One of the main research projects Dr. Wang is currently working on aims at constructing and maintaining large-scale knowledge bases extracted from a plethora of text data, from the Web or other domain-specific sources. This research is motivated by the Google Knowledge Graph project. Knowledge Graph (KG) is Google’s attempt to improve search engines by understanding the concepts (e.g., entity and relations) in documents and in queries to provide answers beyond keywords and strings. As far as we know, the current Google KG contains 580 million objects and 18 billion facts about relations between them. While this is the largest knowledge graph constructed, it is also a very sparse graph: on average, only ~30 relations for one entity.
Large amount of relations are missing because (1) only high-confidence data sources are used to constructed Google KG; (2) some of the relations are never recorded explicitly in any of the data sources. Dr. Wang and her students are working on new algorithms and systems to expand the knowledge graph by interpolating missing links using two methods: First, design a probabilistic knowledge base that can incorporate uncertainty data sources in addition to the high-confidence data sources. The key techniques used here is Markov Logic Networks (MLN) and Markov-chain Monte-Carlo (MCMC) inference algorithms. Second, develop a scalable statistical inference engine that can probabilistically deduce missing links based on an existing KB and a set of first-order rules. The key techniques used here is parallel inference algorithms over graphs on multi-core and/or distributed framework and parallel query processing.
In addition to developing technologies important to Google Research, the DSR Lab also participate in NIST’s TREC competition this year on Knowledge Base Acceleration. The problem is that: it takes 1 year on average for a fact (e.g., the spouse or occupation of a person, the location of a company) to be updated in Wikipedia after it has been changed. The challenge is to update the Wikipedia as new information streams in the form of text in News, Tweets and Blogs. The team from the UF DSR Lab processed 5 Terabytes of compressed text data from the web and social media in order provide updates to 13 attributes of 170 entities specified by the competition. The techniques used including large-scale parallel stream processing, keyword search engines, named entity extraction, relation extraction, and cross-document co-reference. The models used include Hidden Markov Models (HMMs) and Conditional Random Fields (CRFs).
Dr. Wang’s group also looks at (1) using crowd-sourcing as a way to combine the power of human intelligence and machine intelligence to improve the quality of a probabilistic knowledge base, (2) generating visualizations for search over knowledge bases, and (3) translating text analysis and knowledge base construction techniques to image analysis and retrieval.

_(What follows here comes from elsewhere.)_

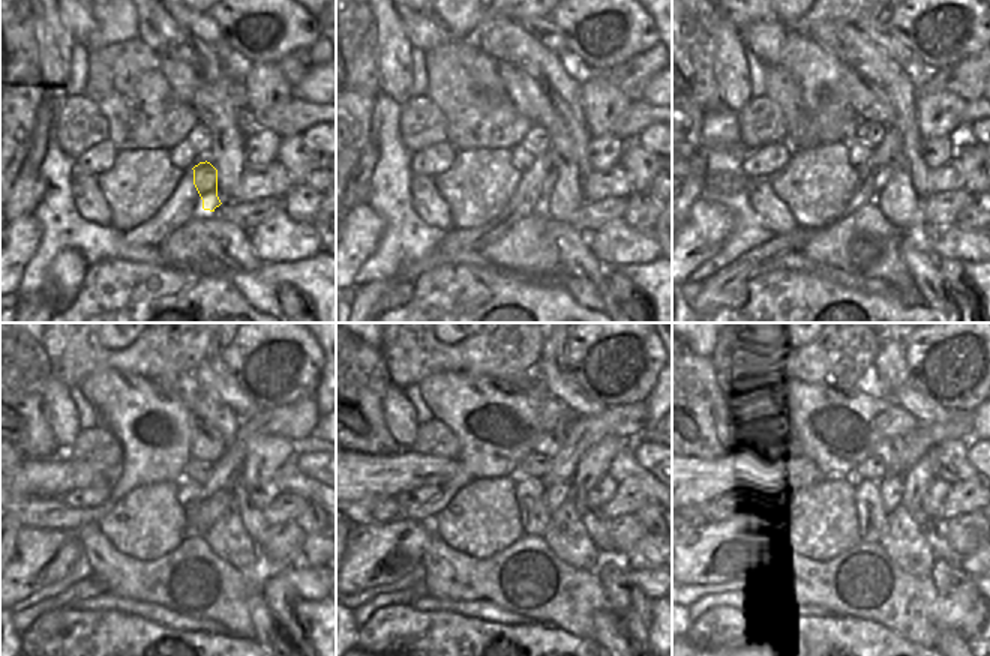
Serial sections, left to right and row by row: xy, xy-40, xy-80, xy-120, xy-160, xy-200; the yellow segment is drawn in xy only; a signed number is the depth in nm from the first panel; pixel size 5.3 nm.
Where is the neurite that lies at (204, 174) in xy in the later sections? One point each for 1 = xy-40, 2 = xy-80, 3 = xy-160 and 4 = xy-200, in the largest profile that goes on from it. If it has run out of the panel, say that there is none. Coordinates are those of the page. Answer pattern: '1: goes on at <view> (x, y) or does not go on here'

Finally, DSR Lab is working on apply the system and algorithm built from this core probabilistic knowledge base research to solve Big Data challenges in other domains, including health informatics, education, law enforcement and ecology research. Early research results obtained by DSR Lab in collaboration with UF Health show that better outcome prediction model can be built using the knowledge extracted from text data in Electronic Health Records (EHR).